'He reminds me of the malcontent villain in a Jacobean tragedy'
Las Meninas (The Maids of Honour), 1656, by Diego Velázquez (1599–1660), Prado Museum, Madrid.
Sir Christopher Frayling says:
‘Las Meninas tells you everything you need to know about the whole tradition of European oil painting, and there are always new things to be found. Like the slightly sinister-looking man in the doorway. What’s he doing? Is he making sure the artist behaves? Or bringing a message? Or watching to see the artist keeps to schedule and budget? He reminds me of the malcontent villain in a Jacobean tragedy. Or perhaps I’m being unfair…’
Prof Sir Christopher Frayling is a presenter writer, and former rector of the Royal College of Art.
Art critic John McEwen comments:
‘It is little wonder that Las Meninas is a perennial favourite of artists. Surely the ultimate painting about painting, it is several types of picture in one: a court portrait, a self-portrait, a reflection on reflection and so on. When Manet saw Velázquez’s pictures at the Prado, he said he made the Old Masters round about ‘seem like bluffers’.
Las Meninas shows the moment that Velázquez’s regal master, Philip IV, and his queen, Maria Anna of Austria, interrupt a sitting. Their portrait appears in a background mirror. Velázquez stands, palette in hand, as the maids of honour hover round their tiny charge, the five-year-old Infanta Margarita. Margarita, who was renowned for her beauty, was her father’s favourite, his ‘joy’. Vito Franco, professor of Pathological Anatomy at the University of Palermo, recently delivered a paper on human pathology in which he analysed the symptoms betrayed by people in the works of the Old Masters. He says the Infanta seems to be a victim of Albright syndrome, a genetic illness resulting, among other things, in precocious puberty. Is he right? Another symptom is a café au lait complexion, whereas the Infanta was renowned for her porcelain white skin.

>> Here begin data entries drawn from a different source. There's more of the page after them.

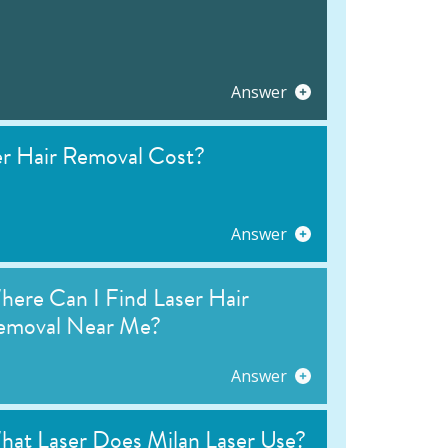
Answer
 Hair Removal Cost?
Answer
ere Can I Find Laser Hair
emoval Near Me?
Answer
hat Laser Does Milan Laser Use?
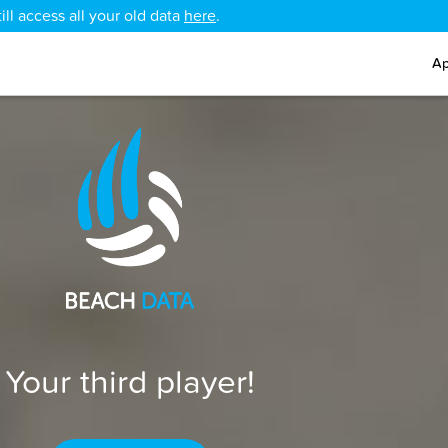
ll access all your old data
here
.
Ap
Your third player!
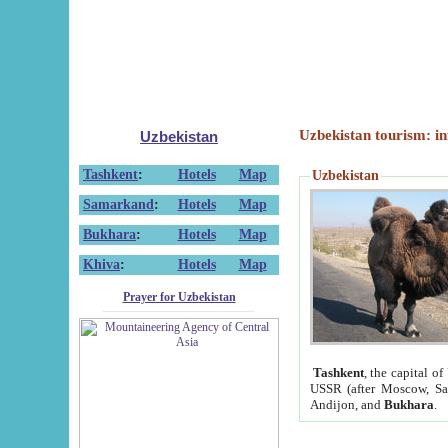
Uzbekistan tourism: in
Uzbekistan
Tashkent
:
Hotels
Map
Uzbekistan
Samarkand
:
Hotels
Map
Bukhara
:
Hotels
Map
Khiva
:
Hotels
Map
Prayer for Uzbekistan
Tashkent
, the capital of
USSR (after Moscow, Sai
Andijon, and
Bukhara
.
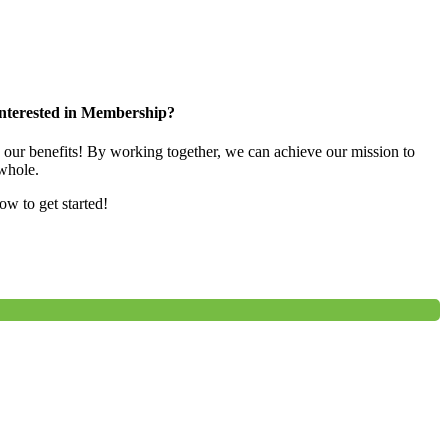
nterested in Membership?
e our benefits! By working together, we can achieve our mission to
whole.
low to get started!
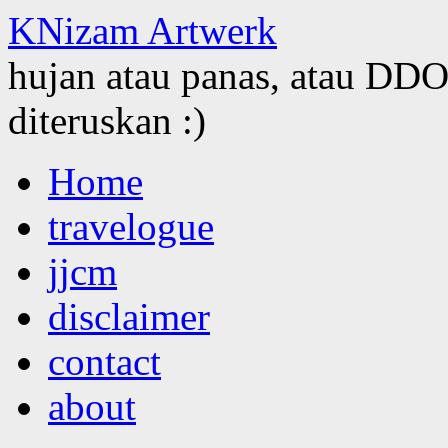
KNizam Artwerk
hujan atau panas, atau DDOS
diteruskan :)
Skip
Home
to
content
travelogue
jjcm
disclaimer
contact
about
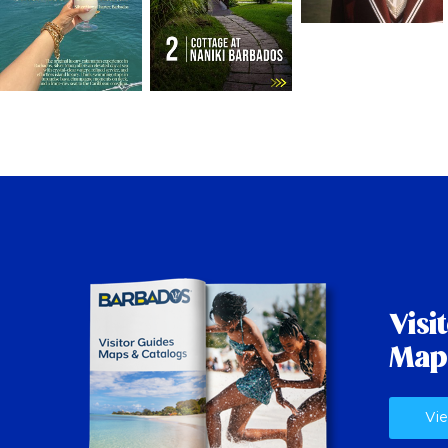
Visi
Map
Vie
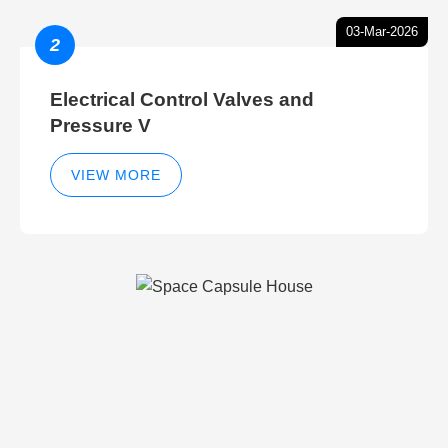
03-Mar-2026
2
Electrical Control Valves and
Pressure V
VIEW MORE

The Habsburgs were notorious in-breeders. Philip arranged for Margarita to marry Leopold I, Holy Roman Emperor, her (maternal) uncle and (paternal) first cousin once removed. She was 15 and her husband 26. Leopold was also ferociously ugly, but they were very happy together, and, when Margarita died at 21, having already given birth to four children, Leopold was distraught.’